# Provided records
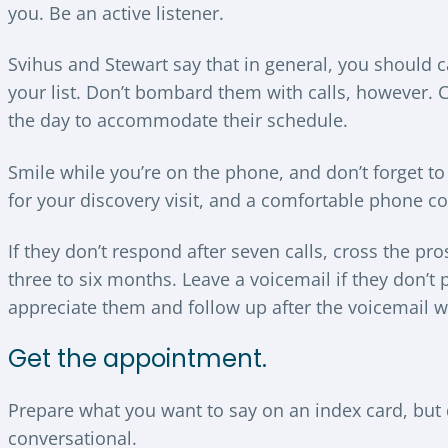
you. Be an active listener.
Svihus and Stewart say that in general, you should c
your list. Don’t bombard them with calls, however. 
the day to accommodate their schedule.
Smile while you’re on the phone, and don’t forget to 
for your discovery visit, and a comfortable phone con
If they don’t respond after seven calls, cross the pro
three to six months. Leave a voicemail if they don’t
appreciate them and follow up after the voicemail w
Get the appointment.
Prepare what you want to say on an index card, but 
conversational.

# Task statement
From the rows above, copy out each line that contains the word "voicemail".

# Task result
three to six months. Leave a voicemail if they don’t
appreciate them and follow up after the voicemail w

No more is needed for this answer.